(Records for this exercise)
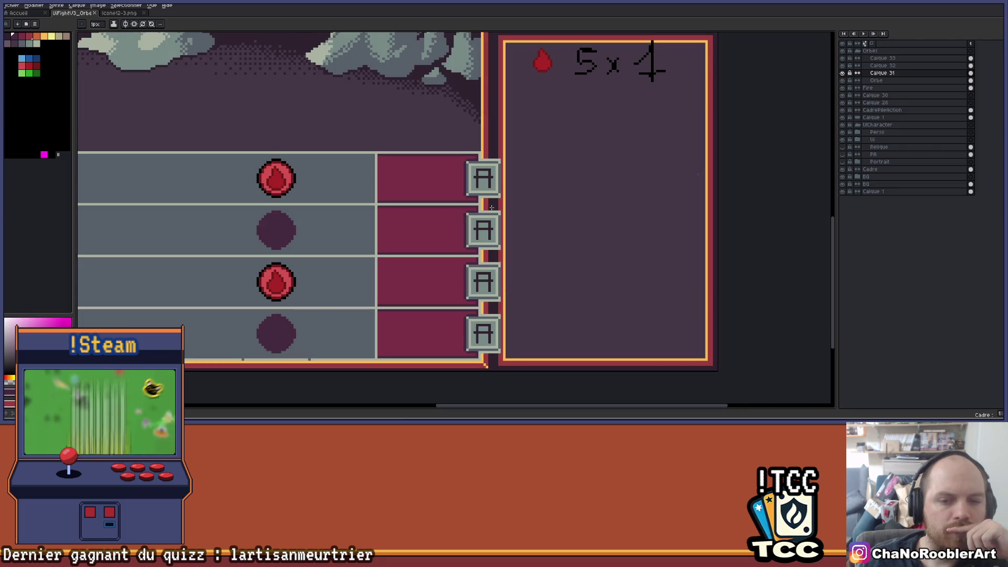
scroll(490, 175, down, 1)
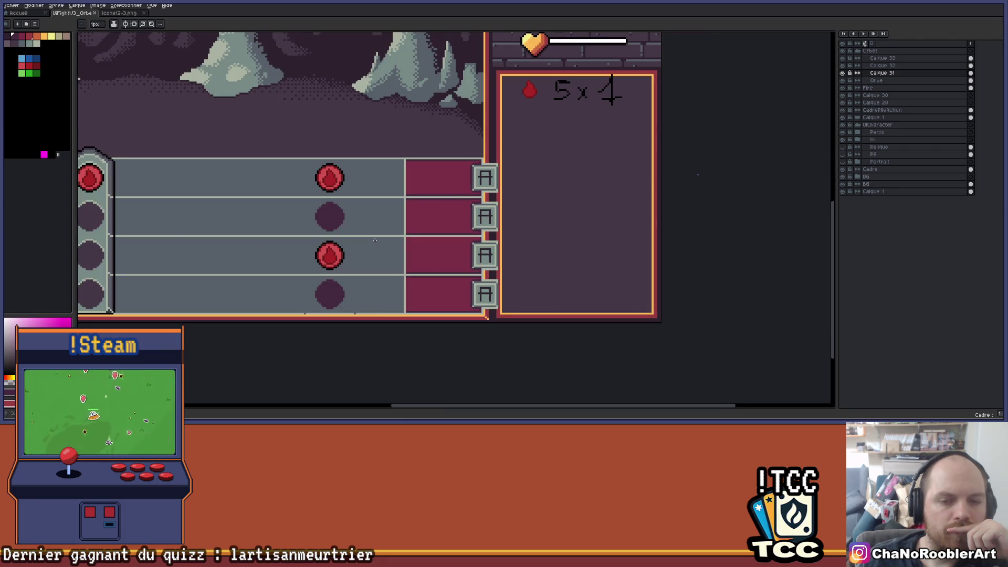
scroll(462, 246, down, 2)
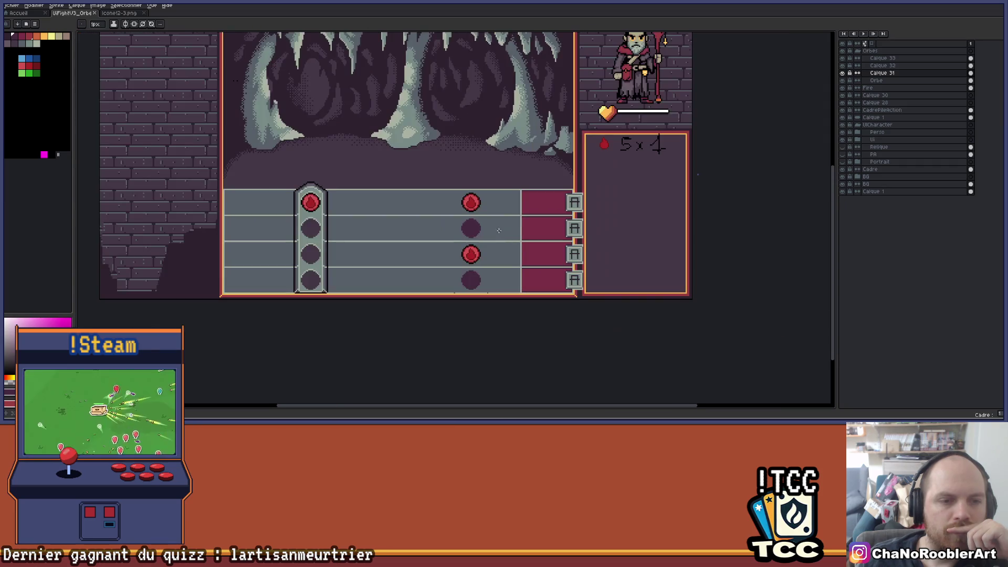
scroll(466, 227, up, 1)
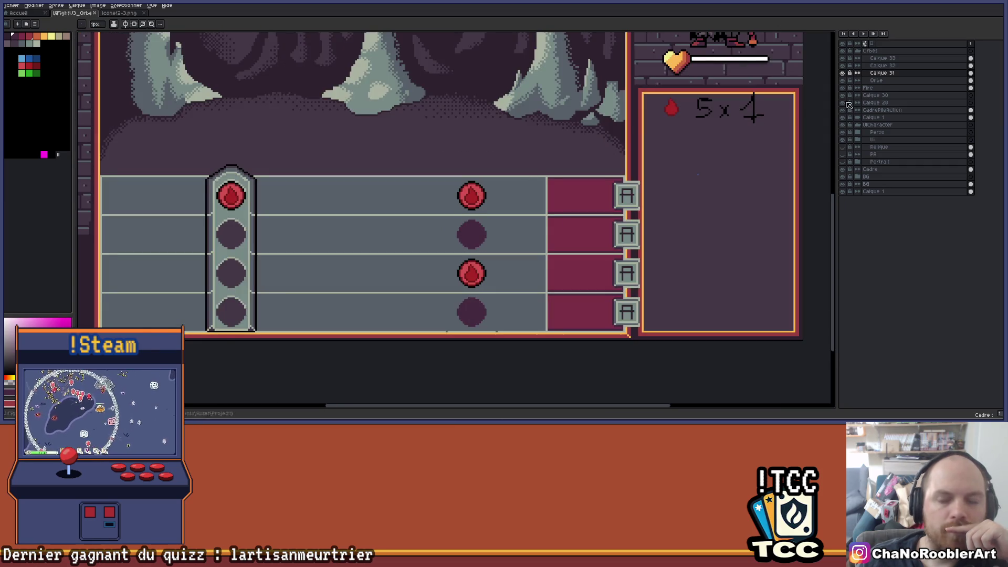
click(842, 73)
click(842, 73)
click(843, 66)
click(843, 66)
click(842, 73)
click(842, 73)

---

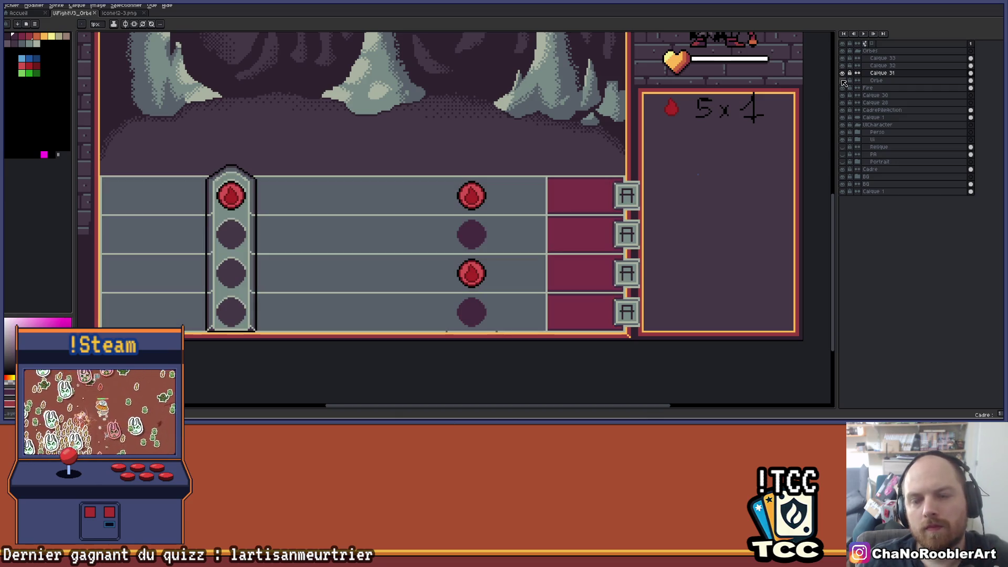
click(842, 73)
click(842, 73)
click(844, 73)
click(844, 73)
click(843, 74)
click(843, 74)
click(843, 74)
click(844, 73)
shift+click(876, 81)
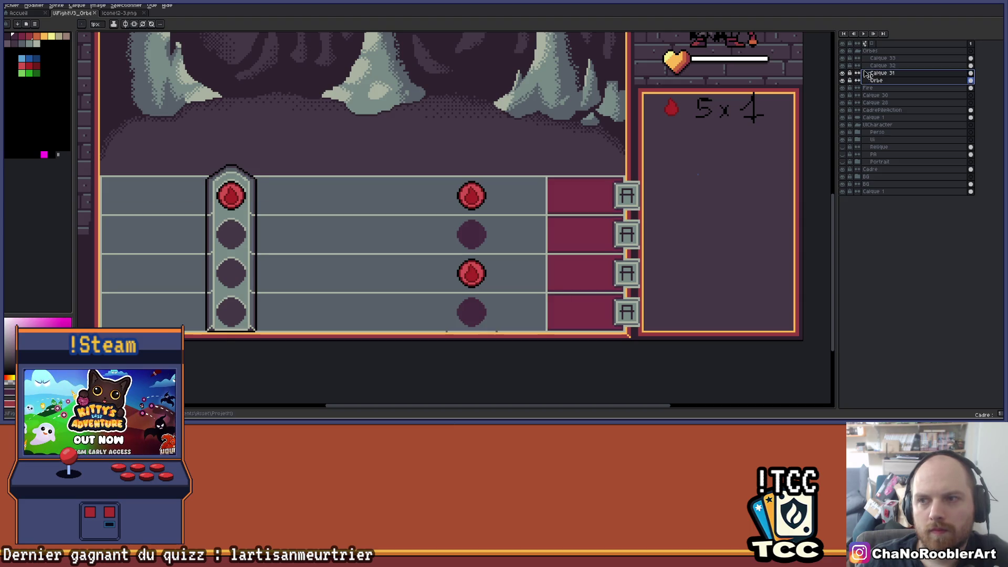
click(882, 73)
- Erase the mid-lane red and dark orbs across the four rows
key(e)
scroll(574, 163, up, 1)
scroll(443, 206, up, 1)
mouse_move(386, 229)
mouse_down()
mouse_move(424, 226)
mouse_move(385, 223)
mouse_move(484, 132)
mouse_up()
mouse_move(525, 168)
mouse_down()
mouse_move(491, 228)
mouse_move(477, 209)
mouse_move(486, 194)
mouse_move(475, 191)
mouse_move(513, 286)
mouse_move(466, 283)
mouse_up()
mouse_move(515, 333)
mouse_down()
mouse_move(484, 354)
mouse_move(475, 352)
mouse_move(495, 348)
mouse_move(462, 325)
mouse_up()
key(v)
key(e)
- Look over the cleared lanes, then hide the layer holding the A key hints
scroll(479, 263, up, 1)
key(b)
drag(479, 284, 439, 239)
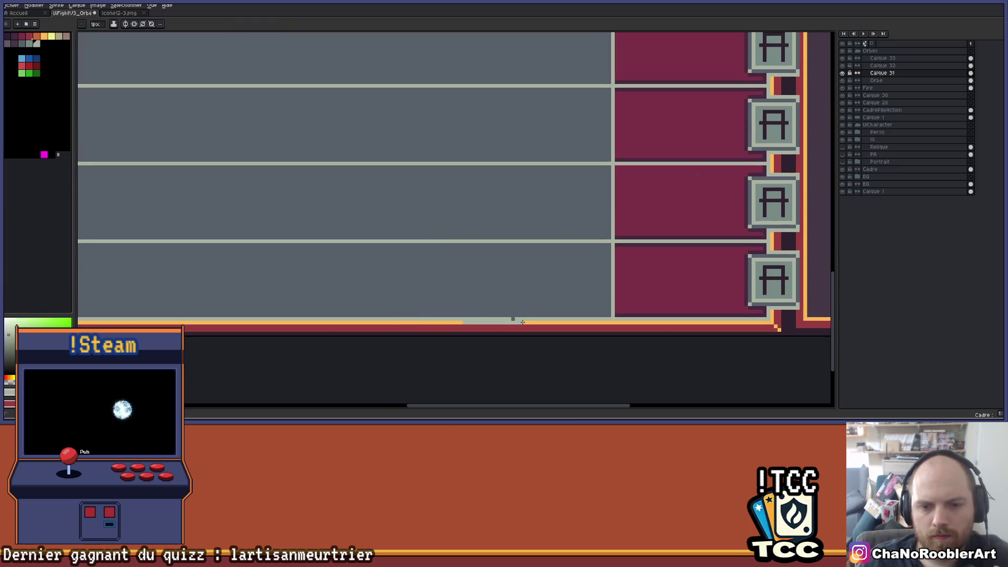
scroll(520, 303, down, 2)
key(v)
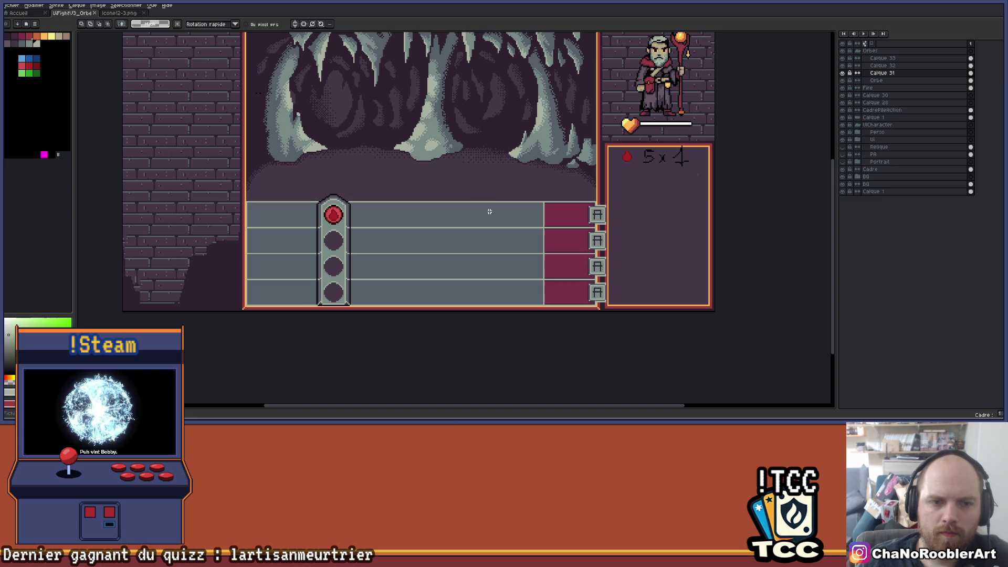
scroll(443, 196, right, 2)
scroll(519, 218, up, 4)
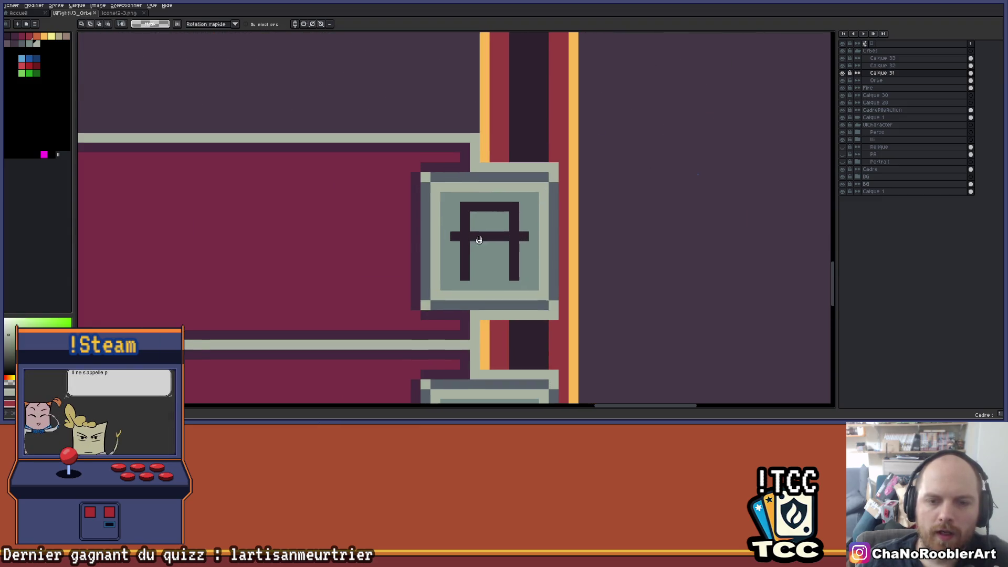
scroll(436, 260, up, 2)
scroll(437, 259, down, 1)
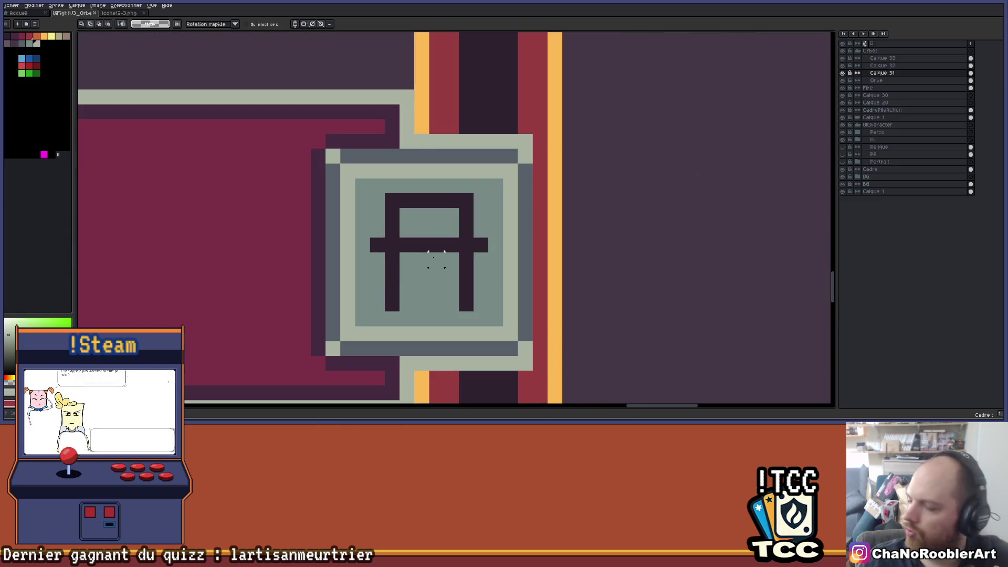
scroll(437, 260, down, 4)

(Problem to work on) Start at the line above containing "mouse_move(491, 228)" and stop at the line containing "scroll(437, 260, down, 4)": print those lines and everything between them exactly, but not the pictures.

(Reply)
mouse_move(491, 228)
mouse_move(477, 209)
mouse_move(486, 194)
mouse_move(475, 191)
mouse_move(513, 286)
mouse_move(466, 283)
mouse_up()
mouse_move(515, 333)
mouse_down()
mouse_move(484, 354)
mouse_move(475, 352)
mouse_move(495, 348)
mouse_move(462, 325)
mouse_up()
key(v)
key(e)
- Look over the cleared lanes, then hide the layer holding the A key hints
scroll(479, 263, up, 1)
key(b)
drag(479, 284, 439, 239)
scroll(520, 303, down, 2)
key(v)
scroll(443, 196, right, 2)
scroll(519, 218, up, 4)
scroll(436, 260, up, 2)
scroll(437, 259, down, 1)
scroll(437, 260, down, 4)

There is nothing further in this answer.